A study from Amicus Finance finds that 73 per cent of institutional investors are predicting a growing institutional appetite for investing in the alternative finance market over the next two years.
Institutional investors believe that the sector will continue to offer attractive risk-adjusted returns. The research among European institutional investors reveals that they expect the alternative lending sector to grow by a quarter over the next 24 months, driven by the demand for expansion finance by SMEs.
According to the study, almost three-quarters, at 74 per cent of institutional investors believe that growth of alternative non-bank finance could increase the resilience of the financial system by lessening the burden on banks.

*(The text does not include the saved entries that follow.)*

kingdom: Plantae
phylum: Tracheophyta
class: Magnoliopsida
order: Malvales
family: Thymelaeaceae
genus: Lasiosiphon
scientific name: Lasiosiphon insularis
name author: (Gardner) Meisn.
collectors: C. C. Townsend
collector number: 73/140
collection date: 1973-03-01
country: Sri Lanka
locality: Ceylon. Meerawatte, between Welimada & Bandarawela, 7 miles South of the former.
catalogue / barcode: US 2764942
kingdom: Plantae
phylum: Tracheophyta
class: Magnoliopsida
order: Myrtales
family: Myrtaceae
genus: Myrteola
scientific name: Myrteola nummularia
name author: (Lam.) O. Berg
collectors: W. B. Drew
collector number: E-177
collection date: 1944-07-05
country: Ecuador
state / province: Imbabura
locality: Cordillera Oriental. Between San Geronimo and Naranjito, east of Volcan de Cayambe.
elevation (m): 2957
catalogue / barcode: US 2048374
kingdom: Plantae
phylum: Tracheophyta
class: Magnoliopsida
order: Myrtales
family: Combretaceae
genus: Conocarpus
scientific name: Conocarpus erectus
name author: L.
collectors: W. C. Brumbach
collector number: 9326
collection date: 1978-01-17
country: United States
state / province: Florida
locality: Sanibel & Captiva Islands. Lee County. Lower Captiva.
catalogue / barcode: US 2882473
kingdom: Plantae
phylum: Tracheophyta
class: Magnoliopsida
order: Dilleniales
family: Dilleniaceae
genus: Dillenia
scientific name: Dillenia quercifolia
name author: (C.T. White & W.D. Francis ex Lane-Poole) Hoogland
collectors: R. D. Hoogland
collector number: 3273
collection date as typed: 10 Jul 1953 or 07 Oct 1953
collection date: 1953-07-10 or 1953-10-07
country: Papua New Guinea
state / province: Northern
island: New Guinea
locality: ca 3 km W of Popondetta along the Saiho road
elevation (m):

Indeed, almost two-thirds, 64 per cent believe that UK and European small businesses are too reliant on traditional bank finance.
John Jenkins, CEO of Amicus says: “As the economy continues to recover, institutional investors see a strong opportunity for the capital markets to play a bigger role in financing SMEs, which continue to face capital constraints due to bank deleveraging.”
Jenkins believes that institutions increasingly recognise they can generate attractive returns through investing in alternative finance without taking on large risks. “We are seeing a high level of interest from investors looking for exposure to our short term bridging loans secured against UK residential and commercial property.”
Amicus defines alternative finance as crowdsourcing finance, peer-to-peer lending cashflow/invoice finance, property finance such as bridging loans and commercial mortgages or asset finance such as machinery and business equipment.